Use Emacs for GTD Universal Capture in Linux

Adam Compton
2 min readMar 16, 2023


DALL-E; “A cyberpunk computer terminal with mechanical arms grabbing everything around it”

I like having a system-wide keyboard shortcut that activates some form of text editor. That allows me to press the shortcut, type whatever I have in mind, navigate away from the editor, and get back to what I was doing. (This is sometimes called “universal capture” or “ubiquitous capture” in GTD-land.)

I’ve used lots of different programs to accomplish this over the years: NotationalVelocity/nvALT, SimpleNote, Obsidian, just to name a few. However, I wanted to combine the quick access of universal capture with the editing power of Emacs. I spent some time recently setting up my Linux laptop to accomplish this.

A Script to Activate or Launch Emacs

The first thing I needed was a script to summon an Emacs frame. If a frame already exists, it should be brought forward; if it doesn’t already exist, one should be created and then brought forward.

Here’s what I wrote to accomplish this task:

candidate=$(xdotool search --name "GNU Emacs" | tail -1)
active=$(xdotool getwindowfocus)
if [[ $candidate -eq $active ]]; then
xdotool windowminimize $candidate
exit 0
if [[ -z $candidate ]]; then
emacsclient -c -n
candidate=$(xdotool search --name "GNU Emacs" | tail -1)
xdotool windowactivate $candidate

This uses xdotool to find the Emacs frame, if it exists, and also to get the ID of the currently active window.
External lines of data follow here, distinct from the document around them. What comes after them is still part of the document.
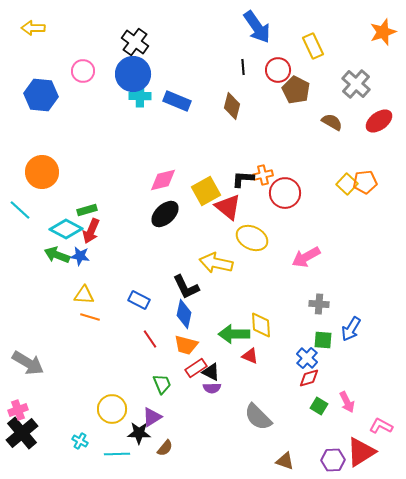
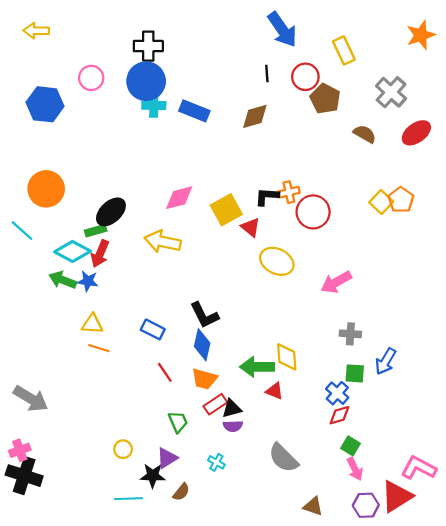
black cross: (135, 42) -> (148, 46), turned -36
brown diamond: (232, 106) -> (255, 116), turned 60
orange pentagon: (365, 182) -> (401, 200), turned -30
red triangle: (228, 207) -> (250, 227), size x0.7
black ellipse: (165, 214) -> (111, 212), moved
yellow arrow: (216, 263) -> (163, 242), moved
black triangle: (211, 372) -> (232, 409), turned -42
pink arrow: (347, 402) -> (355, 469), moved
yellow circle: (112, 409) -> (123, 449), size x0.6
pink L-shape: (381, 426) -> (419, 468), size x1.4
black cross: (22, 433) -> (24, 476), turned -32
cyan cross: (80, 441) -> (216, 462), moved

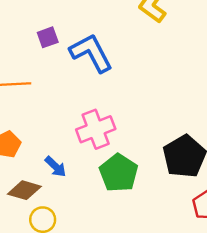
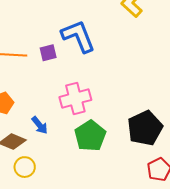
purple square: (48, 37) -> (48, 53), moved

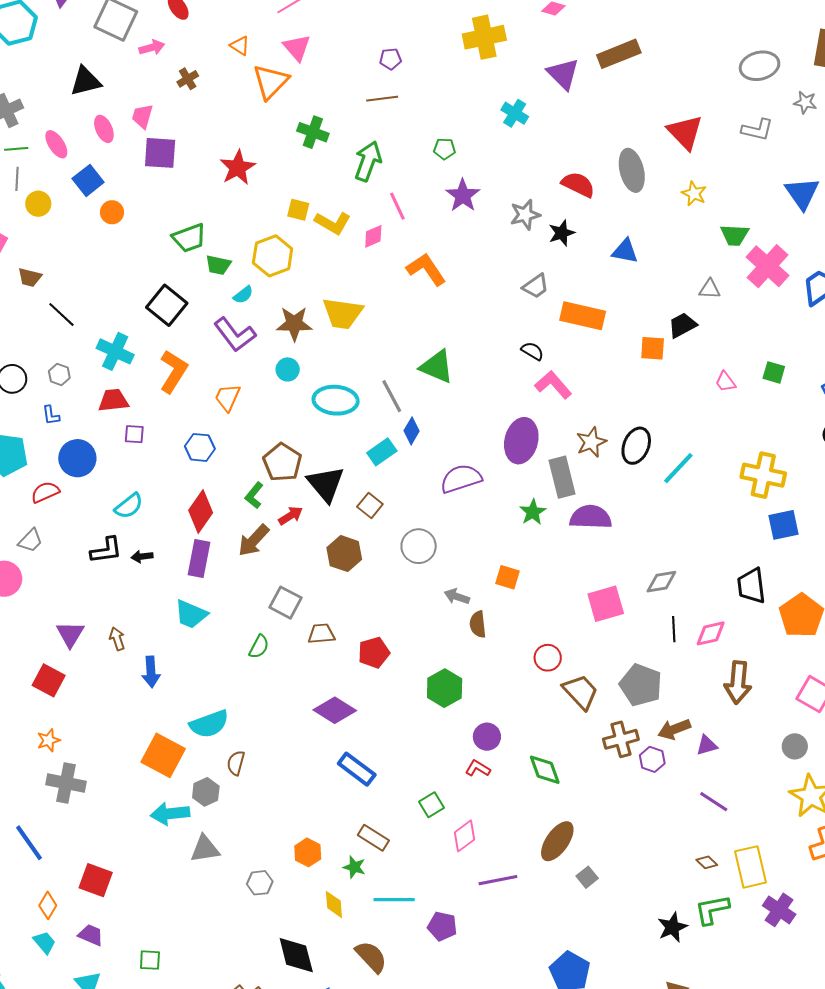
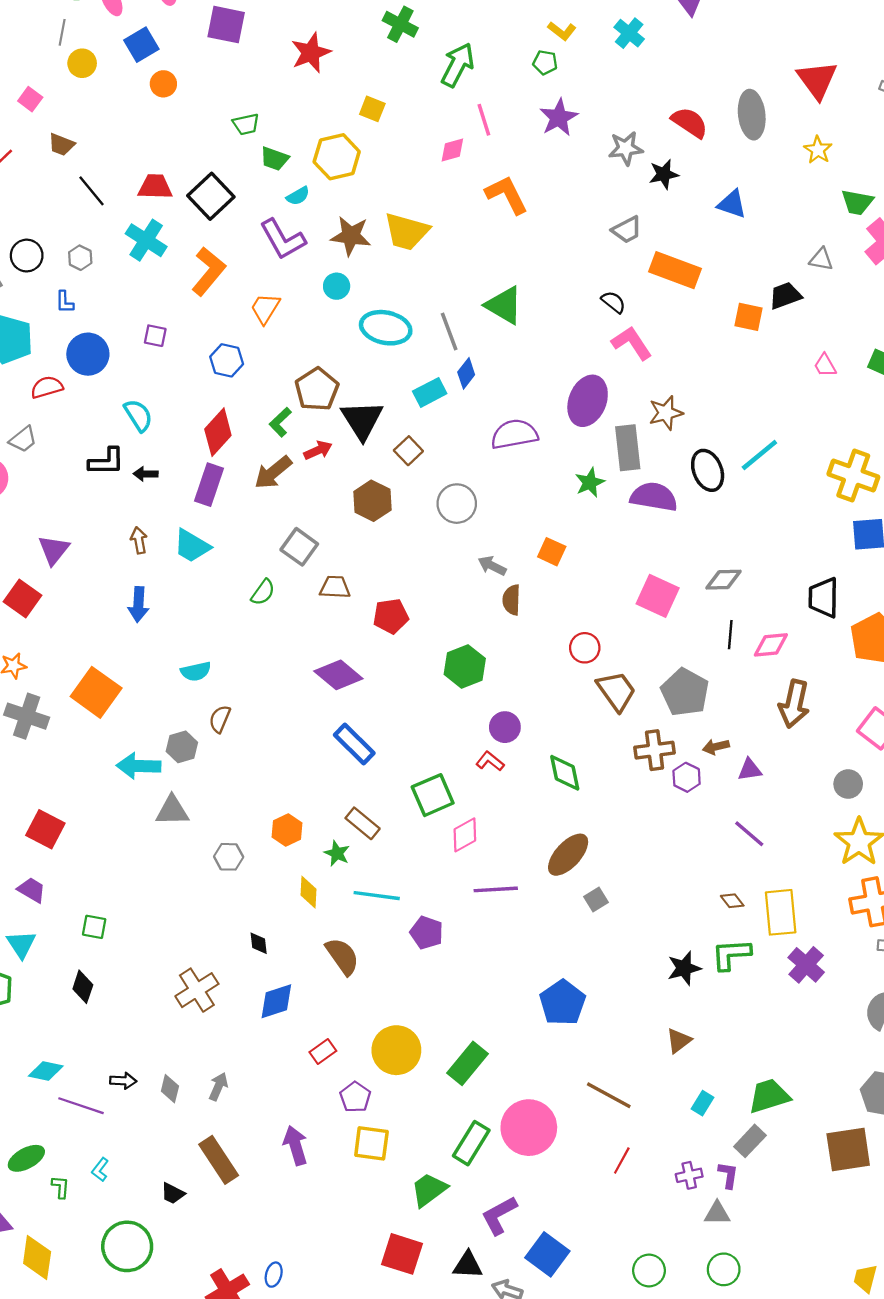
yellow L-shape: (333, 223) -> (562, 31), moved, size x0.7
green trapezoid: (189, 238) -> (246, 124), size x0.7
red trapezoid: (113, 400) -> (155, 187), moved
black ellipse: (636, 446) -> (708, 470), moved, turned -51
cyan semicircle: (129, 506) -> (138, 415), turned -92
pink square: (606, 604) -> (658, 596), turned 33
brown arrow: (117, 639) -> (139, 540), moved
cyan semicircle: (209, 724) -> (196, 671), size x0.7
brown arrow: (674, 729) -> (716, 747), size x0.7
orange square: (163, 755) -> (96, 692), moved
green square: (432, 805) -> (433, 795), size x1.5
black diamond: (296, 955) -> (259, 943), size x0.5

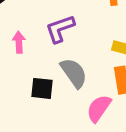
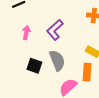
purple L-shape: (60, 29) -> (55, 30), turned -35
If no Emacs frame exists, emacsclient creates one and then xdotool windowactivate raises it. If an Emacs frame exists but is not the currently active window, xdotool windowactivate raises it. Finally, if a frame exists and is the currently active window, xdotool windowminimize hides it away. (This latter allows us to press the keyboard shortcut again to vanish the universal capture window and return focus to whatever was focused previously.)

A Global Keyboard Short to Run It

The script isn’t much good if I have to open a terminal and type it in by hand every time, so I also set up a keyboard shortcut to execute it. These instructions are for KDE, but the same script should work for any Linux system.

  1. Launch System Settings > Custom Shortcuts
  2. Right-click on the left-hand side list and select New > Global Shortcut > Command/URL
  3. Name the new shortcut, and for its “Trigger”, pick the keyboard shortcut of your choice. (I tend to use Alt+Shift+<key> since that’s not usually taken by most applications.)
  4. For “Action”, point it to the script above as saved somewhere on your filesystem and made executable

Closing Thoughts

I can’t overstate the usefulness of having a simple, system-wide keyboard shortcut that you can use to summon a text editor to write down whatever is currently distracting you. It will save you a lot of time and focus to get all of that out of your head and onto paper.